**What to work on**. Copy exactly the stretch of data below from the line with "38: (860, 444, 0.74)" through the line with "49: (895, 385, 0.69)", including both of those lines.
■ ■ ■ ■ ■
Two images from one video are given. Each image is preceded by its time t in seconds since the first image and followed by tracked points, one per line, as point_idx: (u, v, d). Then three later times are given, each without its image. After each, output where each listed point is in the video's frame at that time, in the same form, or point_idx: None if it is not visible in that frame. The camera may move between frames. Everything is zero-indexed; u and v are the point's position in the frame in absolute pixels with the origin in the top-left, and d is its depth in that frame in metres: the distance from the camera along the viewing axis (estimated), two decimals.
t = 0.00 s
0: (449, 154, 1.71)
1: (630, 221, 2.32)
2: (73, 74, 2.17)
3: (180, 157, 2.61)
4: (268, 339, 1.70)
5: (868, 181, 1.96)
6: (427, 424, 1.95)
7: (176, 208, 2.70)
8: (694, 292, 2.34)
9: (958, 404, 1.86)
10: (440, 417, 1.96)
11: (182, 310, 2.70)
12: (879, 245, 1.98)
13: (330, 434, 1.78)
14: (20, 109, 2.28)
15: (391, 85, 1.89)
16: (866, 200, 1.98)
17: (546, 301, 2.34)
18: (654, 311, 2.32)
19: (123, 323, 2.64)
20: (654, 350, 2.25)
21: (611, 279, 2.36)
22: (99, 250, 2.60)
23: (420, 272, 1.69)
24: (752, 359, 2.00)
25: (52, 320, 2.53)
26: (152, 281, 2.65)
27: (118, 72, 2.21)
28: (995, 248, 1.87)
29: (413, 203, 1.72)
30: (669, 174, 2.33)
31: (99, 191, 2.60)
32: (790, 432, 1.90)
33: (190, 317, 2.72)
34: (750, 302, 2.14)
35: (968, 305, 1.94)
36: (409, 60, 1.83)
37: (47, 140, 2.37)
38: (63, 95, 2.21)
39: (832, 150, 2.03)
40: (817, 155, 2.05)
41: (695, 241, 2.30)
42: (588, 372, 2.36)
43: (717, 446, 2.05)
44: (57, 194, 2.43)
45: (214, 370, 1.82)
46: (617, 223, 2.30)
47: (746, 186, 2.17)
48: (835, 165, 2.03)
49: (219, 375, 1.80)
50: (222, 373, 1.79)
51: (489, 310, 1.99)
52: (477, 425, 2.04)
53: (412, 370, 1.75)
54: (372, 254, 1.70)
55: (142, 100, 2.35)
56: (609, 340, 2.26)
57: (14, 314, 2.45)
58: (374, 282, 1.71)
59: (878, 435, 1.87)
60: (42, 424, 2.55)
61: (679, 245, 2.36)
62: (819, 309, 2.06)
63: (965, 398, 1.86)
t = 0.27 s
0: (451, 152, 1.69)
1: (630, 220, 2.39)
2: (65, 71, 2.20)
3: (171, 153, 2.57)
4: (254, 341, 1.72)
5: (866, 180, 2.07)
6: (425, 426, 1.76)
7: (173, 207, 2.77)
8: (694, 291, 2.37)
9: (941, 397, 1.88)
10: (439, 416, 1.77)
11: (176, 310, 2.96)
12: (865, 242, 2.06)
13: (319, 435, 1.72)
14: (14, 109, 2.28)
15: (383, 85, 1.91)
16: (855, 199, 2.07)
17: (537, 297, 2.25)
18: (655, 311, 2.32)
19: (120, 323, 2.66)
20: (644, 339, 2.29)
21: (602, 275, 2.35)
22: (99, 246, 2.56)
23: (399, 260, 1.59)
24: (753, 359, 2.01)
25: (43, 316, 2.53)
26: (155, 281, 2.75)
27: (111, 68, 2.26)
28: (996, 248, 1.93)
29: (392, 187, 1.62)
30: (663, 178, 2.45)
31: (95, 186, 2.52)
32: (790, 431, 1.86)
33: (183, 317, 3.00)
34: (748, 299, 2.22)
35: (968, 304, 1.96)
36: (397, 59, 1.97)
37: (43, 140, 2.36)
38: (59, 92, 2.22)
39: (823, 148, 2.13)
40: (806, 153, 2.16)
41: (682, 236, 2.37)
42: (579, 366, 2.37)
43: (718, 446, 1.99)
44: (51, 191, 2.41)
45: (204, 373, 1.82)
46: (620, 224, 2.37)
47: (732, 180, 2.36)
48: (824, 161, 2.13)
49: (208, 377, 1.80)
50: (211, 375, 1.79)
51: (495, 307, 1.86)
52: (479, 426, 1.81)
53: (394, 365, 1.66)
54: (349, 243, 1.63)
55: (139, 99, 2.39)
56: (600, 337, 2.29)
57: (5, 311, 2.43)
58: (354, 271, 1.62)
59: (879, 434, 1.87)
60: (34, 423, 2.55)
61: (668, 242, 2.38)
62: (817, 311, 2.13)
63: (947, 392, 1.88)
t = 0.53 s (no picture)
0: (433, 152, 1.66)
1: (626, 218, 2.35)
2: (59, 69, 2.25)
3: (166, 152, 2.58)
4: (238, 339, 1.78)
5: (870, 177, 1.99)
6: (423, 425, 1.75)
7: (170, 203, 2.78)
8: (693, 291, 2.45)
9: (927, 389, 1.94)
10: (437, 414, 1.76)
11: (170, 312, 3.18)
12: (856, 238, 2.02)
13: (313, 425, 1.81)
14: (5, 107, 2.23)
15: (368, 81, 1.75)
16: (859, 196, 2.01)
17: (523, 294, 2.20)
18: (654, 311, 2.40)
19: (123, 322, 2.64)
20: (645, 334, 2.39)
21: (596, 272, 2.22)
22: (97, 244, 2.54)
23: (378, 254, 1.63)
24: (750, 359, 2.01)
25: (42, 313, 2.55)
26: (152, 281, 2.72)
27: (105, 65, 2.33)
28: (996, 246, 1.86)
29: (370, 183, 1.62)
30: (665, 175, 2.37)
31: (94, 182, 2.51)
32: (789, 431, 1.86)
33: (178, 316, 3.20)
■ ■ ■ ■ ■
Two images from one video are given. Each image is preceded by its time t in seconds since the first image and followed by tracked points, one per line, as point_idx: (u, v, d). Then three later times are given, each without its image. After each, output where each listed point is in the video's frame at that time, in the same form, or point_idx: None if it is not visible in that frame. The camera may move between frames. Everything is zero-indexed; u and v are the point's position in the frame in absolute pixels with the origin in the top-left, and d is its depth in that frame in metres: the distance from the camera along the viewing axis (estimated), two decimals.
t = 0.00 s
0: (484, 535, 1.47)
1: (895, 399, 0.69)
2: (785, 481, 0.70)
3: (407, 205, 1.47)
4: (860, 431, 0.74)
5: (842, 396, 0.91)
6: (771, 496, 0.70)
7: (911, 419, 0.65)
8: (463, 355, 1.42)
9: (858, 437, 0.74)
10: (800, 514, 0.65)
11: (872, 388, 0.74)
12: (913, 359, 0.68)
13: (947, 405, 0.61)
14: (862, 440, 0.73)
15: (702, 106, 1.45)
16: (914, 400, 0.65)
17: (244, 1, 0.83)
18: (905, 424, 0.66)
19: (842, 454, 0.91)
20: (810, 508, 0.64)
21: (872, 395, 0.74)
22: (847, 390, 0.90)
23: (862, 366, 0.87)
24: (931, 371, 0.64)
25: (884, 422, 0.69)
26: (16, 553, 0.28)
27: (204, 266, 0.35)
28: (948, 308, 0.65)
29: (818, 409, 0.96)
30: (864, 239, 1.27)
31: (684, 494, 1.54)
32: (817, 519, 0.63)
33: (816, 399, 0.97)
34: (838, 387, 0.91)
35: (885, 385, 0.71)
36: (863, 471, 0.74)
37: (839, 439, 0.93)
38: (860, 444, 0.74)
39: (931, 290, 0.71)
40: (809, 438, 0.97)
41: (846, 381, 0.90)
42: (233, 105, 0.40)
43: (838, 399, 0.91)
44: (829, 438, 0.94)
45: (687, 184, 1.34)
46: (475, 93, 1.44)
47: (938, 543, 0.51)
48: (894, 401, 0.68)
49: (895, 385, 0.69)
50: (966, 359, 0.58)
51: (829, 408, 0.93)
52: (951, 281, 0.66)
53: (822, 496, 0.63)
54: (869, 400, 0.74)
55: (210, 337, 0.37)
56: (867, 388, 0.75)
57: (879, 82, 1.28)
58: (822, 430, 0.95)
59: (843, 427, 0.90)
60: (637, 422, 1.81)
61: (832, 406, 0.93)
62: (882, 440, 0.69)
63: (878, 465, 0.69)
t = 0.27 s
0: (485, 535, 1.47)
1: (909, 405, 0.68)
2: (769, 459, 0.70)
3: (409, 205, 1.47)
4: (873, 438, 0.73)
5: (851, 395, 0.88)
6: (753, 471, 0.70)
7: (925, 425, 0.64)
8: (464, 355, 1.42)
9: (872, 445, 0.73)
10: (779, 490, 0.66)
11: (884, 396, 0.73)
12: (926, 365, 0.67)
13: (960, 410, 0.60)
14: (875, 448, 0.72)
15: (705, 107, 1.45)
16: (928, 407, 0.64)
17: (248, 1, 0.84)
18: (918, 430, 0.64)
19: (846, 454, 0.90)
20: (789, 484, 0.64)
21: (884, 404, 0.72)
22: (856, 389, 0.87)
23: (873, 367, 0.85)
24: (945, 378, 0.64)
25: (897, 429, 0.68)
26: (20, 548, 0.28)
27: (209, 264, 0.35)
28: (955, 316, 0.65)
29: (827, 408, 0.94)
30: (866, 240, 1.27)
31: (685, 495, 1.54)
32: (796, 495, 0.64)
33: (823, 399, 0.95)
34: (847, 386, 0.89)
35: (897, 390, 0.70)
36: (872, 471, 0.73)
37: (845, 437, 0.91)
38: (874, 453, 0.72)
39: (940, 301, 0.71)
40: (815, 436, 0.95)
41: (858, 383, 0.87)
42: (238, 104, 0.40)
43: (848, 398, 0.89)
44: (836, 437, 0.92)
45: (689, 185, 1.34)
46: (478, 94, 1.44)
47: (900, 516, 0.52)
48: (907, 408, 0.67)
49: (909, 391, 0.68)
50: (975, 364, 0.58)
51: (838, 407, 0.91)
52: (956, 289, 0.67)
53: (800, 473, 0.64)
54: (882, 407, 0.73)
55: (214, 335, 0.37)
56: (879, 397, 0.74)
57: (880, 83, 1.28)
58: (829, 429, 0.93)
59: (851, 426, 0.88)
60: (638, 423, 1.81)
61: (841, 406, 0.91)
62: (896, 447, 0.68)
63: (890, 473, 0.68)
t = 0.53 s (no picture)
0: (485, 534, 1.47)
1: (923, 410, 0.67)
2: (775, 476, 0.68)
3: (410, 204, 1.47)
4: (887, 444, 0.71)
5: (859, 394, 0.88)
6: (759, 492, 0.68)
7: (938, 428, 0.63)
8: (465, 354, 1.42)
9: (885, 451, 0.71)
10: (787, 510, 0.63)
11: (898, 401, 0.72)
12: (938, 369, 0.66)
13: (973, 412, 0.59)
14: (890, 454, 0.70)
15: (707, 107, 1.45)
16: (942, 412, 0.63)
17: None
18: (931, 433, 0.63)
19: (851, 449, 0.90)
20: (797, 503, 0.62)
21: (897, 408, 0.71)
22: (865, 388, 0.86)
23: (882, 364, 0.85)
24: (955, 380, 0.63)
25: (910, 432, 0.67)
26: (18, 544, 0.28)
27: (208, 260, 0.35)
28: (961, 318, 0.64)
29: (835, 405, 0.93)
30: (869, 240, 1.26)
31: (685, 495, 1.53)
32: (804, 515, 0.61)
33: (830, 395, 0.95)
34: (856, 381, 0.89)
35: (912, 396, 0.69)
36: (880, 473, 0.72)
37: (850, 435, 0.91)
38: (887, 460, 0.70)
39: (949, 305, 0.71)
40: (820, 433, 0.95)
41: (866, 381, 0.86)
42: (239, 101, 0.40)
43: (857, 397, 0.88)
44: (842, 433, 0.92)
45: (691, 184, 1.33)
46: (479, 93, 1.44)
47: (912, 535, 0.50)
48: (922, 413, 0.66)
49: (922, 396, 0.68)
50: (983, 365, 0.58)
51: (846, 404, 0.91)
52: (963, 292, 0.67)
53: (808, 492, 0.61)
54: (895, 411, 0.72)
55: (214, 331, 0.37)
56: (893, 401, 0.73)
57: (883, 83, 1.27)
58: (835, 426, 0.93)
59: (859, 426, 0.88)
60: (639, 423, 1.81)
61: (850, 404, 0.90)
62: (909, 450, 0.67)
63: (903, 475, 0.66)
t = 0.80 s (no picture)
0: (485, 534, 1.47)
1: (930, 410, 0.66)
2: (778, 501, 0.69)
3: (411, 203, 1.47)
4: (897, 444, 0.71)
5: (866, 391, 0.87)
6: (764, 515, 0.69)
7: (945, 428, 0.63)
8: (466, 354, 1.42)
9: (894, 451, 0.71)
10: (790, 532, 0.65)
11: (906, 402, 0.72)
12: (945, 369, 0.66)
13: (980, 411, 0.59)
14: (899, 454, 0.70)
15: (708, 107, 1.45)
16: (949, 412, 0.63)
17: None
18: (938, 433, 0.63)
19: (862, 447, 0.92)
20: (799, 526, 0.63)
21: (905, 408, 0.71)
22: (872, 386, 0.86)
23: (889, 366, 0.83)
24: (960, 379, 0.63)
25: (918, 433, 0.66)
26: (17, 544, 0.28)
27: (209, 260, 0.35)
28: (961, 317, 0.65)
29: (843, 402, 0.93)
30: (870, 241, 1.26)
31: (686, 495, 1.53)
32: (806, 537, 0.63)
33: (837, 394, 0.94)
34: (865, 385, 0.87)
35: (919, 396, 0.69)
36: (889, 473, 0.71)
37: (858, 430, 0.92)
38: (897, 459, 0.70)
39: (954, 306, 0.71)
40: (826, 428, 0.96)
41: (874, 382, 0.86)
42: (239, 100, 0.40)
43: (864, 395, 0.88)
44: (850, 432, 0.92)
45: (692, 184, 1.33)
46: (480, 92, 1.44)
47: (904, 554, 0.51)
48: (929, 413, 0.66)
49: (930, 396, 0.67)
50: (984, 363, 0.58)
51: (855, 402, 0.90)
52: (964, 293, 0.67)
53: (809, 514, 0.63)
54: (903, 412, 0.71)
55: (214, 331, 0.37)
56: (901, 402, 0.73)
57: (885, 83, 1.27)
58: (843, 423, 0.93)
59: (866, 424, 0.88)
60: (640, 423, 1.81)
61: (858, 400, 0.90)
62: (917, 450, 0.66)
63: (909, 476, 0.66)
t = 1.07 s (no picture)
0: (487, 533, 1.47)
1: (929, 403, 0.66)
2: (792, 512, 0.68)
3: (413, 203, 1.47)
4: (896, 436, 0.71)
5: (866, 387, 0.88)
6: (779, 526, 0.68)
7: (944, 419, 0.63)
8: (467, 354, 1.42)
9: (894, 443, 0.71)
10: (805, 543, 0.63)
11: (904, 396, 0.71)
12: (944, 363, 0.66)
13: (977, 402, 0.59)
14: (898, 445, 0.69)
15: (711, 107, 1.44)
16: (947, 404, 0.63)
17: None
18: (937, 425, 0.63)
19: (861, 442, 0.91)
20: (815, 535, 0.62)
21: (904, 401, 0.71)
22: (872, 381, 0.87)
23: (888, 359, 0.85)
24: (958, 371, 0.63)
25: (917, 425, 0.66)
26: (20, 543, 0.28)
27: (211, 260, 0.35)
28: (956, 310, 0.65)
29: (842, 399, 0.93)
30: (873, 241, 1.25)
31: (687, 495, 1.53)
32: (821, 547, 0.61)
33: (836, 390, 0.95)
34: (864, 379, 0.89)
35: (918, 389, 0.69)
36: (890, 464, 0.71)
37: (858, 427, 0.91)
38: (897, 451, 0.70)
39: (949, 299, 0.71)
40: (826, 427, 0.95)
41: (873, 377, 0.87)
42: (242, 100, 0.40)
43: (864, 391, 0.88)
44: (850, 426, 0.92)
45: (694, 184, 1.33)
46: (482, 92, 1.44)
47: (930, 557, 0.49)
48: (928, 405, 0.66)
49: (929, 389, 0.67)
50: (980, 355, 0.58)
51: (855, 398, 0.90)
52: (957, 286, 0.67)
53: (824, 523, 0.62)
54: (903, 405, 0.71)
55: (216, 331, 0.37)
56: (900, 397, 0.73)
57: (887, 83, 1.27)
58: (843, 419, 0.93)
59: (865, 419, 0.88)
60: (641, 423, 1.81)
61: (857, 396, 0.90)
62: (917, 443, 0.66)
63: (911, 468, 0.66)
■ ■ ■ ■ ■
**Answer box**.
38: (860, 444, 0.74)
39: (931, 290, 0.71)
40: (809, 438, 0.97)
41: (846, 381, 0.90)
42: (233, 105, 0.40)
43: (838, 399, 0.91)
44: (829, 438, 0.94)
45: (687, 184, 1.34)
46: (475, 93, 1.44)
47: (938, 543, 0.51)
48: (894, 401, 0.68)
49: (895, 385, 0.69)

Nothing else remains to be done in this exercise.